The past month has been spent analyzing our annual vegetation data from juvenile Desert Tortoise sites, and we’ve come a long way! We have also been searching across most of Utah and some of Colorado (Colorado Plateau) for potential post-oil well vegetation monitoring sites! This new project is a departure from our previous work, and will be a nice getaway from the heat in the Mojave! This has involved a tremendous amount of filtering through GIS data and looking at satellite imagery for promising sites. The criteria involve clusters of sites, each containing: sites where Artemisia tridentata and/or Coleogyne ramosissima grow (or would, if an oil well hadn’t been established), a site from each decade from 1950-2000 (when the oil well was plugged and abandoned), and that each cluster fall within certain climatic constraints. This is no small task when faced with over a thousand potential sites! But it has been a great way to learn more about GIS and get a look at post-restoration oil well from the air!
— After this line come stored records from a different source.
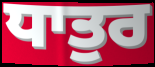
ਧਾਤੁਰ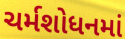
ચર્મશોધનમાંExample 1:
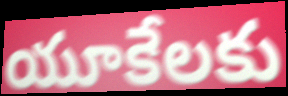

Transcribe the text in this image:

యూకేలకు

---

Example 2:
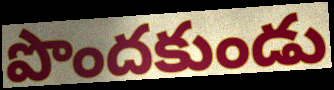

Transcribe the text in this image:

పొందకుండు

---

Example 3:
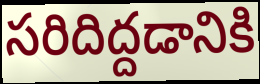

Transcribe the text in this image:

సరిదిద్దడానికి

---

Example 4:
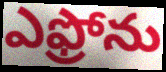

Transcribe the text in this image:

ఎఫ్రోను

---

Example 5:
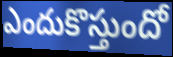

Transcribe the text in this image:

ఎందుకొస్తుందో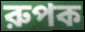
রুপকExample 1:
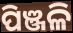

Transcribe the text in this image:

ପିଞ୍ଜଳି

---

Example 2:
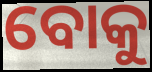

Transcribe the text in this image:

ବୋକୁ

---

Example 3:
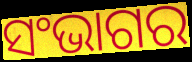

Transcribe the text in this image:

ସଂଭାଗର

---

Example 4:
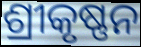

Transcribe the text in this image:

ଶ୍ରୀକୃଷ୍ଣନ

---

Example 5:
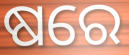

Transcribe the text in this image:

ଷରେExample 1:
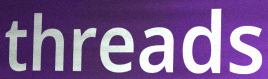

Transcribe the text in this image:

threads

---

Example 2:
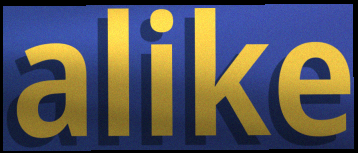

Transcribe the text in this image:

alike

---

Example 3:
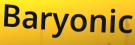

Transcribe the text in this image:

Baryonic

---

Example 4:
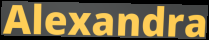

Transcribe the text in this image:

Alexandra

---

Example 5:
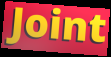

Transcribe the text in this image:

JointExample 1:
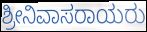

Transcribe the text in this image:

ಶ್ರೀನಿವಾಸರಾಯರು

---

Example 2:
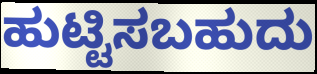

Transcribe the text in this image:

ಹುಟ್ಟಿಸಬಹುದು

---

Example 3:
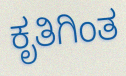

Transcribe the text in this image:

ಕೃತಿಗಿಂತ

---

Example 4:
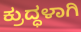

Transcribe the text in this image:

ಕ್ರುದ್ಧಳಾಗಿ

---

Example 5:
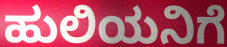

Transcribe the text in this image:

ಹುಲಿಯನಿಗೆ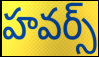
హవర్స్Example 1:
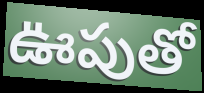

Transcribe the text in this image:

ఊపుతో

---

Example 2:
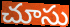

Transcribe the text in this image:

చూసు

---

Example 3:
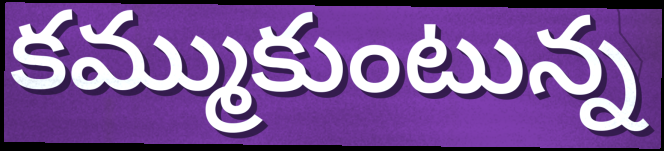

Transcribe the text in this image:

కమ్ముకుంటున్న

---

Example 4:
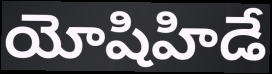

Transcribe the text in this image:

యోషిహిడే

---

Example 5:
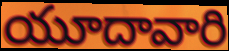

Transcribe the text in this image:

యూదావారి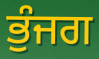
ਭੁੰਜਗ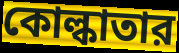
কোল্কাতার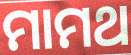
ମାମଥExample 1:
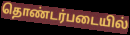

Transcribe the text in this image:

தொண்டர்படையில்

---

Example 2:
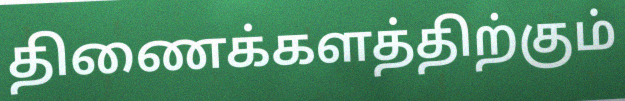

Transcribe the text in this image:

திணைக்களத்திற்கும்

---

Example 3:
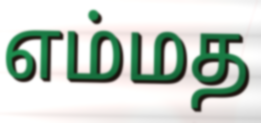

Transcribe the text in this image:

எம்மத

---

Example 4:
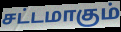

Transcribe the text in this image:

சட்டமாகும்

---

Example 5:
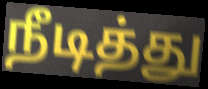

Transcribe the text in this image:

நீடித்து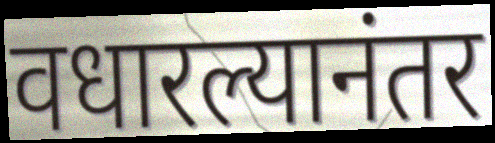
वधारल्यानंतर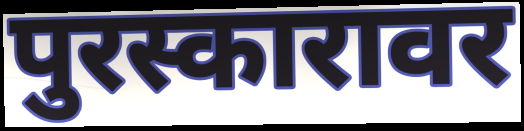
पुरस्कारावरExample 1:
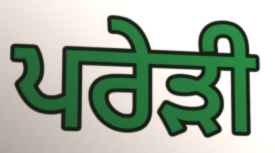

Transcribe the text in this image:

ਪਰੇੜੀ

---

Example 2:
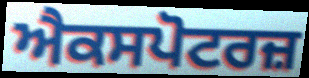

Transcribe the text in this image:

ਐਕਸਪੋਟਰਜ਼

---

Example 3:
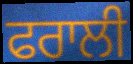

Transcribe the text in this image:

ਫਰਾਲੀ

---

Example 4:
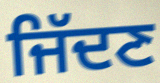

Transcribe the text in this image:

ਜਿੱਦਣ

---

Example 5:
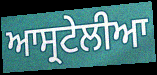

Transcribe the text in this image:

ਆਸ੍ਰਟੇਲੀਆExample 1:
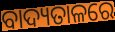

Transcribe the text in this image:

ବାଦ୍ୟତାଳରେ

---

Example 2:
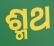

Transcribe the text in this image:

ଶ୍ମଥ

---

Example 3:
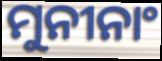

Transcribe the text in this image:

ମୁନୀନାଂ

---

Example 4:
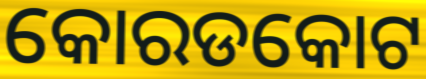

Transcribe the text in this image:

କୋରଡକୋଟ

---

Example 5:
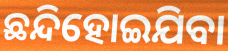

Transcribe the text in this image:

ଛନ୍ଦିହୋଇଯିବା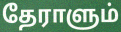
தேராளும்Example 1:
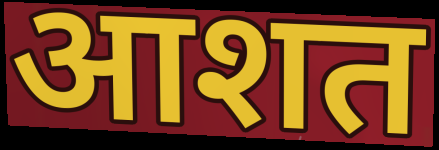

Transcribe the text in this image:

आशत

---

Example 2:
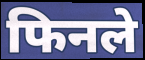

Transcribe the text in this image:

फिनले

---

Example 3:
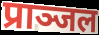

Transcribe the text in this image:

प्राञ्जल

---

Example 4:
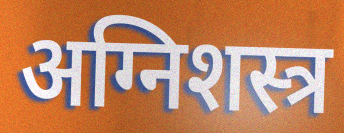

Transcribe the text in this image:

अग्निशस्त्र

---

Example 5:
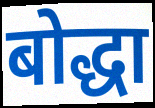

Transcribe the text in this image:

बोद्धाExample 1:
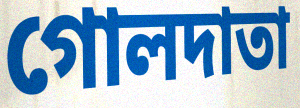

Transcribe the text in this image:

গোলদাতা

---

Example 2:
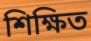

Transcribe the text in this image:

শিক্ষিত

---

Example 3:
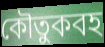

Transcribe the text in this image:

কৌতুকবহ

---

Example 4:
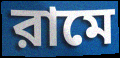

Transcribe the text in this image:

রামে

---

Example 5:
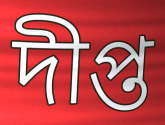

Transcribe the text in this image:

দীপ্ত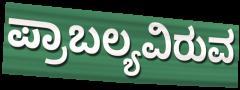
ಪ್ರಾಬಲ್ಯವಿರುವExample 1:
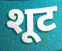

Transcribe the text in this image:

शूट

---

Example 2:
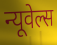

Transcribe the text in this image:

न्यूवेल्स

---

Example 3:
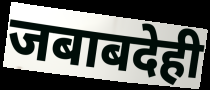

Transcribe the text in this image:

जबाबदेही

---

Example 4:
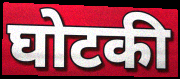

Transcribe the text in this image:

घोटकी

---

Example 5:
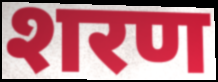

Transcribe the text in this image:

शरणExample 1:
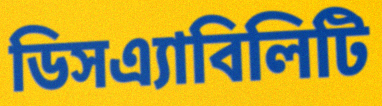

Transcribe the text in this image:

ডিসএ্যাবিলিটি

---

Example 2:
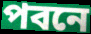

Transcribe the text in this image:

পবনে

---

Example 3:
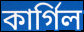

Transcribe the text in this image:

কার্গিল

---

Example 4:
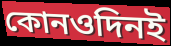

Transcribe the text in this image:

কোনওদিনই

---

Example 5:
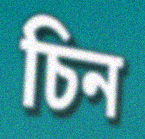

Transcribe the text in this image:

চিন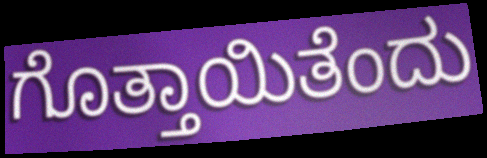
ಗೊತ್ತಾಯಿತೆಂದು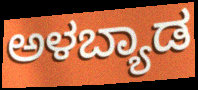
ಅಳಬ್ಯಾಡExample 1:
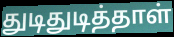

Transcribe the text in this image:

துடிதுடித்தாள்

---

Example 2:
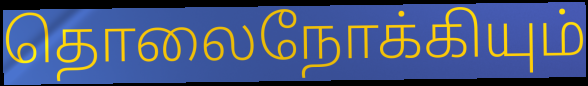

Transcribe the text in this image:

தொலைநோக்கியும்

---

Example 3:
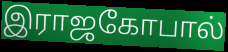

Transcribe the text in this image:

இராஜகோபால்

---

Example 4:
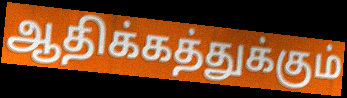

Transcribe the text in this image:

ஆதிக்கத்துக்கும்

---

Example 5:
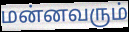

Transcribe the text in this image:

மன்னவரும்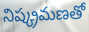
నిష్క్రమణతో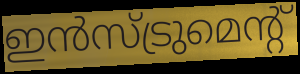
ഇൻസ്ട്രുമെന്റ്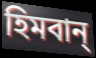
হিমবান্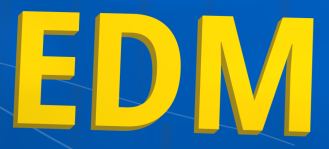
EDMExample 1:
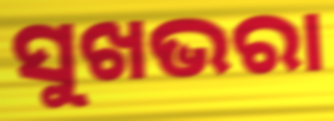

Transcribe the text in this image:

ସୁଖଭରା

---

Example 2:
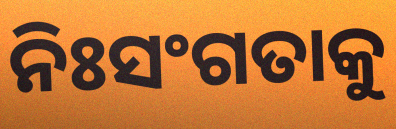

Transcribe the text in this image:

ନିଃସଂଗତାକୁ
In other news, the weather has been incredibly unpredictable, with temperatures climbing well above 110 F and incredible thunderstorms at the same time! Incredible precipitation events have led to flash floods and sights like this dry lake bed near Primm, NV, which is not-so-dry anymore!
Meanwhile the perennials are sending off seed, and the summer annuals are waiting for their moment to sprout from this monsoon weather!